Directive:
Can you rewrite every row below with "series" replaced by "group", changing nothing else and omitting the pictures?

======

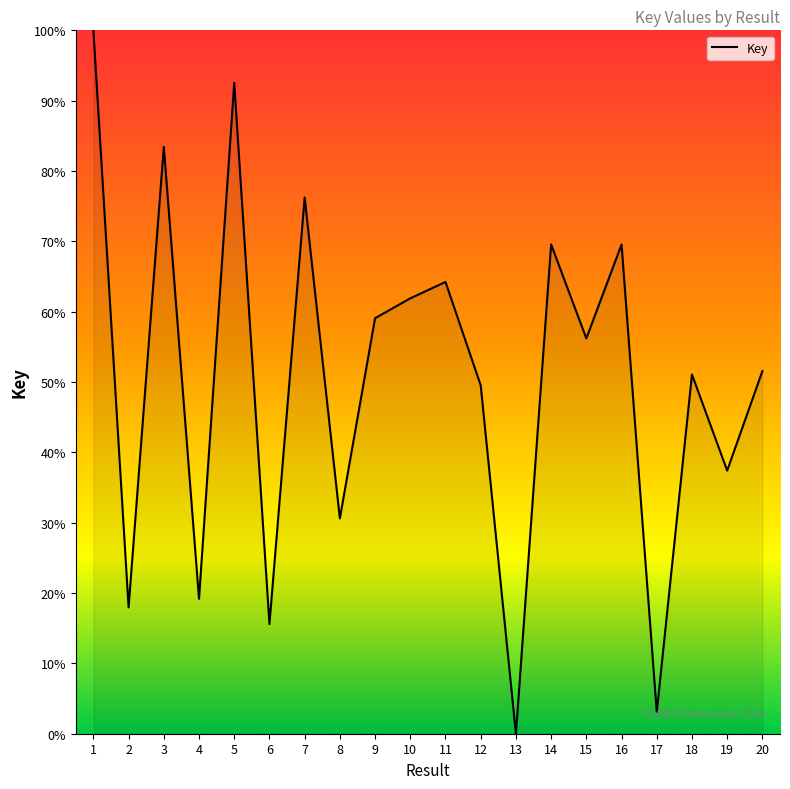

True or false: the data has more than 2 interior local peaks.

True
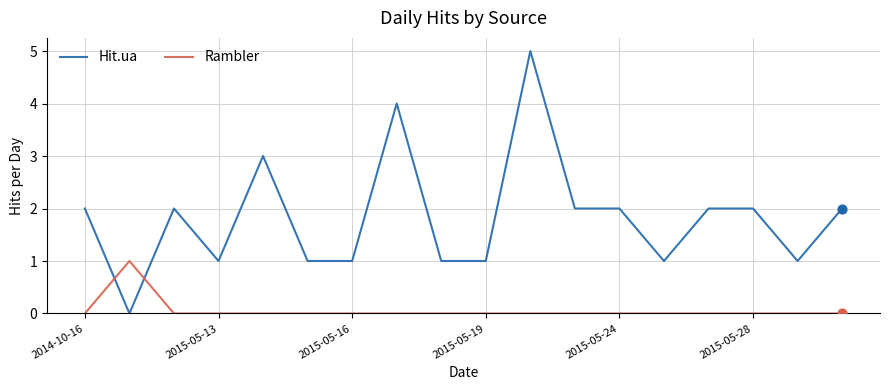

Which series has the widest spread of values?

Hit.ua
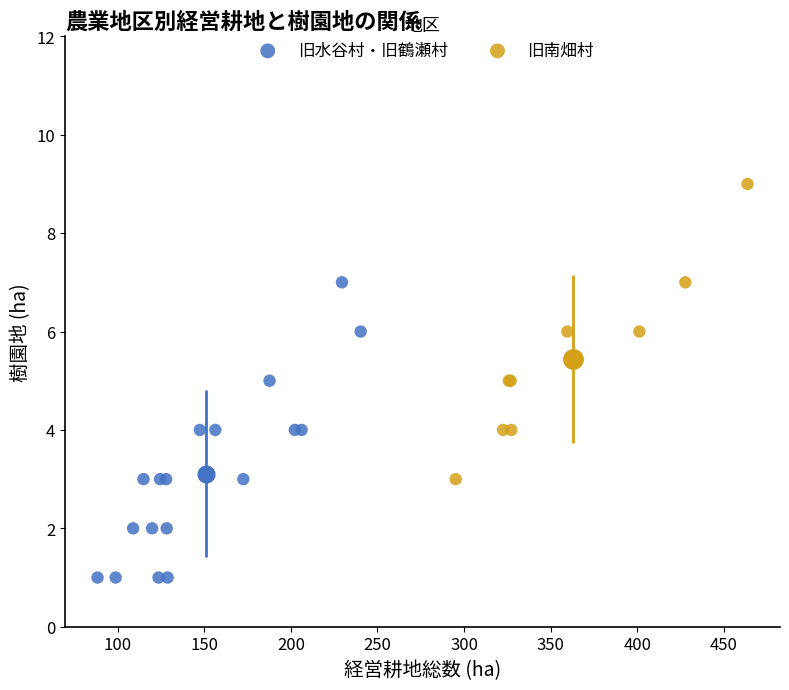

Which series reaches the minimum Y coordinate?

旧水谷村・旧鶴瀬村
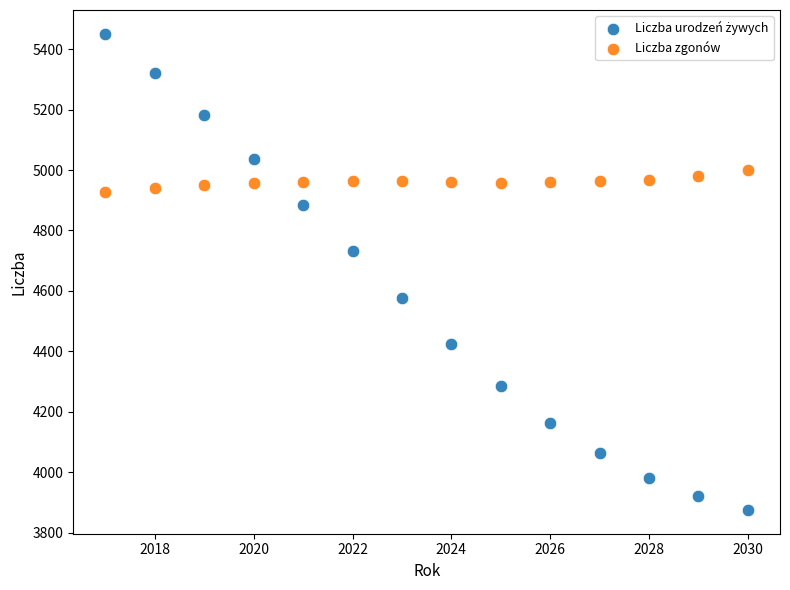

Across all series, what Y value is closest to 4663?

4731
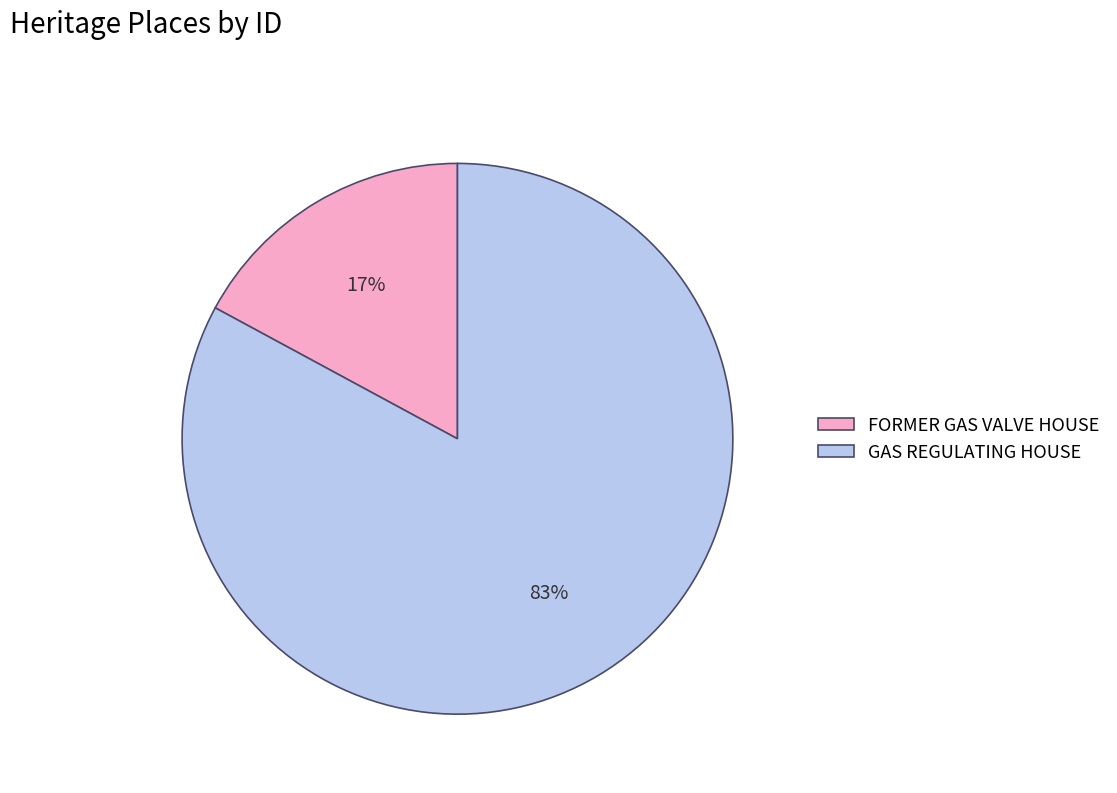

How many segments does this pie chart have?

2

======

Answer:
True or false: the data has more than 2 interior local peaks.

True

Which group has the widest spread of values?

Hit.ua

Which group reaches the minimum Y coordinate?

旧水谷村・旧鶴瀬村

Across all group, what Y value is closest to 4663?

4731

How many segments does this pie chart have?

2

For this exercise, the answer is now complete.